The film is set in the early 1980s. The Angels are on the radio, no-one thinks twice about driving with a beer in hand, and performance enhancing drugs mean a cigarette at half time.
We meet Newtown Jets star player Grub Henderson during a ferocious game against St George, whose golden boy, by the way, is his younger brother Trent.
Grub lashes out at Trent on the field, costing Newtown a spot in the finals and possibly ending his career. It leads to a week in which he realises that he's a dinosaur in a game that's being sold out.

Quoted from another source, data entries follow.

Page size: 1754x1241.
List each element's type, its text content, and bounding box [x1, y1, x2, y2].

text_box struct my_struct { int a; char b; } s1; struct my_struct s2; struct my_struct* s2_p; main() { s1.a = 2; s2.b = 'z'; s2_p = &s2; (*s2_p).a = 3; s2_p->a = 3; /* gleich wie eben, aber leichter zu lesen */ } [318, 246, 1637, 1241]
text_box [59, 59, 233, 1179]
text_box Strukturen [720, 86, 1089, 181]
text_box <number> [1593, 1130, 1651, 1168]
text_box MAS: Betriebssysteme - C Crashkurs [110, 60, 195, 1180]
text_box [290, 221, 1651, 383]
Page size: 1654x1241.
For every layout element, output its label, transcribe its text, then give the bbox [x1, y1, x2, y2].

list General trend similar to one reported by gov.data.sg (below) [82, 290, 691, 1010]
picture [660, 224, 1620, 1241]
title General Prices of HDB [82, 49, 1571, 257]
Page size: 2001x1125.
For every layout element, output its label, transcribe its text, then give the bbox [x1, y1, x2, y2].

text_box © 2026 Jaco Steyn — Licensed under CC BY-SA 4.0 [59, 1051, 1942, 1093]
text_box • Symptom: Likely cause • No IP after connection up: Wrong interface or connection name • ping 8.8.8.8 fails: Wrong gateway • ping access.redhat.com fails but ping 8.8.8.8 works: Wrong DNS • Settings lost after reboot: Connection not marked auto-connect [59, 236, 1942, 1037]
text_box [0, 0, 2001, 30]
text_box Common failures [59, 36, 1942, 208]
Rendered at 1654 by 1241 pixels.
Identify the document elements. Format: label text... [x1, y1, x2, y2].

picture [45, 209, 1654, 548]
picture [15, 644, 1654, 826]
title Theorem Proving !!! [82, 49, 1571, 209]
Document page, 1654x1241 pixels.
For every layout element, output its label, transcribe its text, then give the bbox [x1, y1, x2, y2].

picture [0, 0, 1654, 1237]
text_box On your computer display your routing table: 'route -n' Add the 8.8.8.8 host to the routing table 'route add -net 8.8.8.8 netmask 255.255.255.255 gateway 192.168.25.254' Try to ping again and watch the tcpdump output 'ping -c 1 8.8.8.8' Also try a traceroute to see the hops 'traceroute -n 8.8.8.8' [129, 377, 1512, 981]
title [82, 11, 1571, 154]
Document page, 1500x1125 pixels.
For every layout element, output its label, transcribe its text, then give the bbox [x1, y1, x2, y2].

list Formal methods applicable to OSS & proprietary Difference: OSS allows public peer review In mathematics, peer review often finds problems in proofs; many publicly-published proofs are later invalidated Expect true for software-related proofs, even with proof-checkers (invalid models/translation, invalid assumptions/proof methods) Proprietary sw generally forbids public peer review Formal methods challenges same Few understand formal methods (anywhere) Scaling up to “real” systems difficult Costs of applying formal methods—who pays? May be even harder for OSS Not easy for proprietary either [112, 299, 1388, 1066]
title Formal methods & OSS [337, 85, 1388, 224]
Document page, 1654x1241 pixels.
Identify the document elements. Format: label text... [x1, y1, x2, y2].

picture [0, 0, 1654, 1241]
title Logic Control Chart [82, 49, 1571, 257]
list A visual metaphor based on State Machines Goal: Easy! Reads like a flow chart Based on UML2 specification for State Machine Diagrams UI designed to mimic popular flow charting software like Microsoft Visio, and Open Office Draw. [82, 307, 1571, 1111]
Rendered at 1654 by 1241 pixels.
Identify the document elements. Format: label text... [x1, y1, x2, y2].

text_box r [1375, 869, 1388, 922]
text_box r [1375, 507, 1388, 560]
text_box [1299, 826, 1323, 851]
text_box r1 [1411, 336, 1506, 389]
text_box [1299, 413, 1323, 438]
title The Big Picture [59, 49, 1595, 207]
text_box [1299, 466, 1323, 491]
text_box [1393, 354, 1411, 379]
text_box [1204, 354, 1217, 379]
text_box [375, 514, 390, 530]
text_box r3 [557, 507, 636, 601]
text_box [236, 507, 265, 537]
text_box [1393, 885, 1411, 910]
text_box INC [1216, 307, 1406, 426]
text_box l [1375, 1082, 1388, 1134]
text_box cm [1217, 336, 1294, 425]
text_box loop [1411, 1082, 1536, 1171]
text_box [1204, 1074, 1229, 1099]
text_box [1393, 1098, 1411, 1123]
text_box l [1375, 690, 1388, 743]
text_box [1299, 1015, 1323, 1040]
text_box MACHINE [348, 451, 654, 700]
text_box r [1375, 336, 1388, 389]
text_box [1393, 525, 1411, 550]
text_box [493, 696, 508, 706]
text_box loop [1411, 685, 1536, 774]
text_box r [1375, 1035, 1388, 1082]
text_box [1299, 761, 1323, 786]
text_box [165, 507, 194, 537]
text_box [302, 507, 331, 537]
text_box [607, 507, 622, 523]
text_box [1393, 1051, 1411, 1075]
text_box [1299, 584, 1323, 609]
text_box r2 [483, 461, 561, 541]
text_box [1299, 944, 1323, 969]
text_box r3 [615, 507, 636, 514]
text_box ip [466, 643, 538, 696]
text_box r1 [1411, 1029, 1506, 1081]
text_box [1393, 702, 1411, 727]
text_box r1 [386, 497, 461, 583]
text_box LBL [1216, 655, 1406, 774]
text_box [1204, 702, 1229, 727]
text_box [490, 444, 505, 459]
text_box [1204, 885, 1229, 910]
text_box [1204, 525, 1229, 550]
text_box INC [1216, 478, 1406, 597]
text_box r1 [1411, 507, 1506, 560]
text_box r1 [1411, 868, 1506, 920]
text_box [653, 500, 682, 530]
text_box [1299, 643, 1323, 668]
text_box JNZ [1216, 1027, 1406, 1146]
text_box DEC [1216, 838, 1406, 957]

I can't say I went into this with high hopes. Directors Brian Andrews and Jane Forrest are both first timers. Star Matthew Nable wrote it to be his debut film performance. Matthew Johns, best known as Reg Regan, has a major role. But The Final Winter's performances are authentic.
Nable, as actor and writer, walks a fine line with Grub to make him both a true believing hero and a self-pitying thug in need of a check up from the neck up.
There's fine work from Raelee Hill as Grub's long suffering wife, John Jarrett as the heartless new CEO, and Nathaniel Dean as the type of player who'll be the future of the game.
The footy scenes are stylish but bracing – you feel every thump – but the focus is on the well-drawn characters.
The Final Winter gets misty-eyed on occasion and restates its case once too often, but it's also an entertaining insight into one man's obsession at the end of an era.
It doesn't knock The Club off its perch as the best Australian movie about sport, but it's in same the ball park.
As a movie of two halves that gives 110 percent, this gets 3 1/2 stars. The Final Winter is in cinemas now.